RECORDS FOR THE EXERCISE:
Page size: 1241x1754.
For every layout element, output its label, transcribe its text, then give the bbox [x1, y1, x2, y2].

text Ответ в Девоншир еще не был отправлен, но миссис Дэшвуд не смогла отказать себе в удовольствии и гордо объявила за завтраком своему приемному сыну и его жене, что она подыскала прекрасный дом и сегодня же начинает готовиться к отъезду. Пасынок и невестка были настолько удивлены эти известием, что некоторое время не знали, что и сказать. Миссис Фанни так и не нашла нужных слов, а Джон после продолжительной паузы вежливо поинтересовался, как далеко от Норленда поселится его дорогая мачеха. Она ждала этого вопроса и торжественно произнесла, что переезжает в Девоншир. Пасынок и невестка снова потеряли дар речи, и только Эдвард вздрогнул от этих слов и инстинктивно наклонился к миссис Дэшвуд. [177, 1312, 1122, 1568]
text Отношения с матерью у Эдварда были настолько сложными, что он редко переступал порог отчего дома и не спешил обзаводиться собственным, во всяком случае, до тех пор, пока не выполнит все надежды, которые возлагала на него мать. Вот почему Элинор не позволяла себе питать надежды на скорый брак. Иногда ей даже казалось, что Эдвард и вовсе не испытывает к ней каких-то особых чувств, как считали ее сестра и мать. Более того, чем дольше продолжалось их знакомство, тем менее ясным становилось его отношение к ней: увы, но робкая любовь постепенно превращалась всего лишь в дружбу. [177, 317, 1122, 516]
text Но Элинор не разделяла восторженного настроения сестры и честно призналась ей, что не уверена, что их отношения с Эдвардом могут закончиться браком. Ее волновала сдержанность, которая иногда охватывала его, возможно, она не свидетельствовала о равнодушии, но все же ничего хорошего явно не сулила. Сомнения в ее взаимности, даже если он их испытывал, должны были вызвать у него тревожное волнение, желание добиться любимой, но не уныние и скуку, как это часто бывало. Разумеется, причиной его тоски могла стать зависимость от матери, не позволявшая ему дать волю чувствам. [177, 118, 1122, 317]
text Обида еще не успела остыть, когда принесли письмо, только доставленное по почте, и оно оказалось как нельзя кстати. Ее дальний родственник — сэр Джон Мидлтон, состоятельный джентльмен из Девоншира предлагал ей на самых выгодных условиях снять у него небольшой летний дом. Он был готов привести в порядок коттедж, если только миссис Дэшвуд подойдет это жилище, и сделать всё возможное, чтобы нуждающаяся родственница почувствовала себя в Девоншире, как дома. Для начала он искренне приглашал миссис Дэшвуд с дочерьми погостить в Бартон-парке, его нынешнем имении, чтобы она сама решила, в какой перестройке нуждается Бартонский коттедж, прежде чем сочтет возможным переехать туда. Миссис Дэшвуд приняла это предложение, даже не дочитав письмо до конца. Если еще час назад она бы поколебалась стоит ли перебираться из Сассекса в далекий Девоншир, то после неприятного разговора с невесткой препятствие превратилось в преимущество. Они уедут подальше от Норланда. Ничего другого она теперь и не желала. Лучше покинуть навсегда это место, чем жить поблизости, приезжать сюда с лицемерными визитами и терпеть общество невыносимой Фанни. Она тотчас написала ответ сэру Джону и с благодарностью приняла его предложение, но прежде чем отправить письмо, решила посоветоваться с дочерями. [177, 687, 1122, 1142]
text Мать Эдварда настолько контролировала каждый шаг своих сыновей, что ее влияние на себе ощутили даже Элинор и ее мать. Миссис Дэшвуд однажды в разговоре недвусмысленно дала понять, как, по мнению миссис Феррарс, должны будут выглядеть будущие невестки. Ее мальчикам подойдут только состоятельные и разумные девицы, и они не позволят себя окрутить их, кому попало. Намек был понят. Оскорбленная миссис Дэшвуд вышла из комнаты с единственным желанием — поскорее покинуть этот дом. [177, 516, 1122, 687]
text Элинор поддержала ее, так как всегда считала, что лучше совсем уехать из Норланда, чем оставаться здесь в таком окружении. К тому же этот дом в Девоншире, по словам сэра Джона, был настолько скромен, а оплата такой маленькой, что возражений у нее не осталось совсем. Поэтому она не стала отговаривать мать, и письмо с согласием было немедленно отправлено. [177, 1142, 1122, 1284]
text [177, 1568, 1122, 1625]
==
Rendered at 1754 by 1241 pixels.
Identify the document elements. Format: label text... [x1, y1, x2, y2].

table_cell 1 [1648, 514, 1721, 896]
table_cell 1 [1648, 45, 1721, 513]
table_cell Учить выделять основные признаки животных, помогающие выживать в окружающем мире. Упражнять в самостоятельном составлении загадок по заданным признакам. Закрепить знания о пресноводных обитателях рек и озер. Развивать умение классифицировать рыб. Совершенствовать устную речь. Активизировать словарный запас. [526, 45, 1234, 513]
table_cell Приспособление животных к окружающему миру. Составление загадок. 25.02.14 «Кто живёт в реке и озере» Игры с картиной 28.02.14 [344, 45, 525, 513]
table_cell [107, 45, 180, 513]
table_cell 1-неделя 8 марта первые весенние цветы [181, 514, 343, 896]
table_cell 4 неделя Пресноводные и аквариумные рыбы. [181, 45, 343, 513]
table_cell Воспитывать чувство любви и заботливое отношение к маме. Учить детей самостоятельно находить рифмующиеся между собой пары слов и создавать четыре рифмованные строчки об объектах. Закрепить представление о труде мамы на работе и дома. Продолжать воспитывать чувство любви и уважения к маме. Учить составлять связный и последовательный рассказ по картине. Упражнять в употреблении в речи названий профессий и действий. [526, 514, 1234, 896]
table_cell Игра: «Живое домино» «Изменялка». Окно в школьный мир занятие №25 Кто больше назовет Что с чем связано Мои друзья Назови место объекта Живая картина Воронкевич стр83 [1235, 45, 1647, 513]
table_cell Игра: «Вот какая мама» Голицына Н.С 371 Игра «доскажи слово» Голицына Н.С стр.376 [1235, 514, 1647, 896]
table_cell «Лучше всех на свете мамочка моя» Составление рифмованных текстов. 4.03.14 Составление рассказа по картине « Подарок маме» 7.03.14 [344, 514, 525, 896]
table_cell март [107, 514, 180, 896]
--
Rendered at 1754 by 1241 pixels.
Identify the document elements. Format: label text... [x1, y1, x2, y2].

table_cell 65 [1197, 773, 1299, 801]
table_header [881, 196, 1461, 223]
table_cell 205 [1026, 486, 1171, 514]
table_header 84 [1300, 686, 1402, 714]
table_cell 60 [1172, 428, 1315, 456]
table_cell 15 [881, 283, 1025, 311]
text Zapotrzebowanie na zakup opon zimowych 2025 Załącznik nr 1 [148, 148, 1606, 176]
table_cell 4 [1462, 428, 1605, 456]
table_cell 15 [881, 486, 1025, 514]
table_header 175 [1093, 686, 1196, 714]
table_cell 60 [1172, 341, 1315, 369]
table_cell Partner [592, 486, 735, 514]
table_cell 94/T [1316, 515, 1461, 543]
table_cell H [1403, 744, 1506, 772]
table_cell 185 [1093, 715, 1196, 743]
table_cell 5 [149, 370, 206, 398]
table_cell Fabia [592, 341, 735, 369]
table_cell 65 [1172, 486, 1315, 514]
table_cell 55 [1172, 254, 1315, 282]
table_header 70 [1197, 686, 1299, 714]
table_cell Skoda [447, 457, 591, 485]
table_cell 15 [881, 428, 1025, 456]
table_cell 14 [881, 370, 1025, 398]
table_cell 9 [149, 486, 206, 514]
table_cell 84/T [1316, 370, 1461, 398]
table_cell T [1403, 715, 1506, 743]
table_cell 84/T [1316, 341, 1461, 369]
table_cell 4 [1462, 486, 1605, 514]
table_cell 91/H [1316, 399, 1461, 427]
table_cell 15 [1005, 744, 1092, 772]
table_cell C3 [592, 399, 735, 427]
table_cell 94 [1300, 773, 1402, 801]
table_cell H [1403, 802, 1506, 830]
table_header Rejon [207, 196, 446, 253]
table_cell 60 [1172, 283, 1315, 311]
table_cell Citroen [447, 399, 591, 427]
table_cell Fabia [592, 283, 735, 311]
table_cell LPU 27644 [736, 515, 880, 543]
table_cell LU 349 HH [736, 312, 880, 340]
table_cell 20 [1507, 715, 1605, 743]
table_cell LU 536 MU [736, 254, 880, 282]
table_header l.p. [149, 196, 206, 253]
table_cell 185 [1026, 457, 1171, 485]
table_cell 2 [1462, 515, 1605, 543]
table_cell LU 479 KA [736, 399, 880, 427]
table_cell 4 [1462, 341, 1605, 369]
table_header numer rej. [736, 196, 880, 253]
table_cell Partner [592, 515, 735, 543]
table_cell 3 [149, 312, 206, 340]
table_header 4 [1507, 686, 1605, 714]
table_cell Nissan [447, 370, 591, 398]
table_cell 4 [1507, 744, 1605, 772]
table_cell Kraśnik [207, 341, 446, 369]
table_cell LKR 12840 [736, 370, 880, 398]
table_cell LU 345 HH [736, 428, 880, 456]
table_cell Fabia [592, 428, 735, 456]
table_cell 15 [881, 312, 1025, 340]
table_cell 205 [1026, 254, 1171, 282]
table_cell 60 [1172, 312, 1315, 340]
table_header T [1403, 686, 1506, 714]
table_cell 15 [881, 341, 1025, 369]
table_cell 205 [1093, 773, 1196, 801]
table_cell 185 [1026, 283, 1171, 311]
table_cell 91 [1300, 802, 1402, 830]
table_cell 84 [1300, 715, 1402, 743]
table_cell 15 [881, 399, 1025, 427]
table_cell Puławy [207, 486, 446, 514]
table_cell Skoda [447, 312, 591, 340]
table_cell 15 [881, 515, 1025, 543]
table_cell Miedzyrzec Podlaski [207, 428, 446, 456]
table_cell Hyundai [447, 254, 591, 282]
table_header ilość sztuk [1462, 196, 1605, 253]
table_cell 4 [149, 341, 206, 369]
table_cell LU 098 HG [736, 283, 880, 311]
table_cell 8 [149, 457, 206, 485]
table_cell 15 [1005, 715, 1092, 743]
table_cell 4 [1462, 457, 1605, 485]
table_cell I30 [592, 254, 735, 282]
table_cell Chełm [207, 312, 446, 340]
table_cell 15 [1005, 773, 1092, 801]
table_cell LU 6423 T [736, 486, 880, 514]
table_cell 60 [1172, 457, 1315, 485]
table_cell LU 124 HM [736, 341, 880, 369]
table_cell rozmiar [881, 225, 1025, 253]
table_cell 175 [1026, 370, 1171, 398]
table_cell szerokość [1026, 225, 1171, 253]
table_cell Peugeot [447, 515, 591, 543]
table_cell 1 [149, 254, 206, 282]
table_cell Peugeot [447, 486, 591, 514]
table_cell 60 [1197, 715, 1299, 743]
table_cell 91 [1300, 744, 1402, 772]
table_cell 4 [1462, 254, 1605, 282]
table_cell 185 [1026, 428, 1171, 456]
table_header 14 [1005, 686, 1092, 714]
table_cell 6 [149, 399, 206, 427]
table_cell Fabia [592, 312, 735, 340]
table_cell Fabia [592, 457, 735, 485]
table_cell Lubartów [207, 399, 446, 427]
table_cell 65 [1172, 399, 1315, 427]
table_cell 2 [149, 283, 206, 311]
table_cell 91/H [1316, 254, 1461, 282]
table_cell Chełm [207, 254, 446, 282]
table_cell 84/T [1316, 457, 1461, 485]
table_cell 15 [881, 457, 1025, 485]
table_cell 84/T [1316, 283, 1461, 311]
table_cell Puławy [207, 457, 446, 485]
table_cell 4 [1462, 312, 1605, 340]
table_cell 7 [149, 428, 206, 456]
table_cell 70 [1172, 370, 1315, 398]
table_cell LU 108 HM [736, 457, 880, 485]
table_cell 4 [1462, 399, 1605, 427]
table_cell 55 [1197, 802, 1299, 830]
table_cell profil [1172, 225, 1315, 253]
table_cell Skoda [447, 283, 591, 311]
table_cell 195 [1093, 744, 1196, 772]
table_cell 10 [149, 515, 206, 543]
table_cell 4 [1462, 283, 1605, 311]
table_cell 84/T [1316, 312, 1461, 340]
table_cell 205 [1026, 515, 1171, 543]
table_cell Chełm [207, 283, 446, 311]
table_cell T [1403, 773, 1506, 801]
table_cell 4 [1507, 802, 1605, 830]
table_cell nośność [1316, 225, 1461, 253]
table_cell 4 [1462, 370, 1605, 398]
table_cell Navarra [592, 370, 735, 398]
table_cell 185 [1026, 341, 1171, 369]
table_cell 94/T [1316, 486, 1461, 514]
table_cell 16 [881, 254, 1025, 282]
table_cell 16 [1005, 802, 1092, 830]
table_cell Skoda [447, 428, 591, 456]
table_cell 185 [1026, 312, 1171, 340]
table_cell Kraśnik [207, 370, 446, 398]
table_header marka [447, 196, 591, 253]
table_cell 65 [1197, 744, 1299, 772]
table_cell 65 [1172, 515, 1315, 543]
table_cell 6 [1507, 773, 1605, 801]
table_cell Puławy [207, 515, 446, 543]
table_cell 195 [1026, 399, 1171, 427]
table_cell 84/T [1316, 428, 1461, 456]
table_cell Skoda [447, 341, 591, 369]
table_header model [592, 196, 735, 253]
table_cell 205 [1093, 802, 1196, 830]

INSTRUCTIONS TO FOLLOW:
Pull out each line of the listing that holds the string "Partner".

RESPONSE TO THIS TASK:
table_cell Partner [592, 486, 735, 514]
table_cell Partner [592, 515, 735, 543]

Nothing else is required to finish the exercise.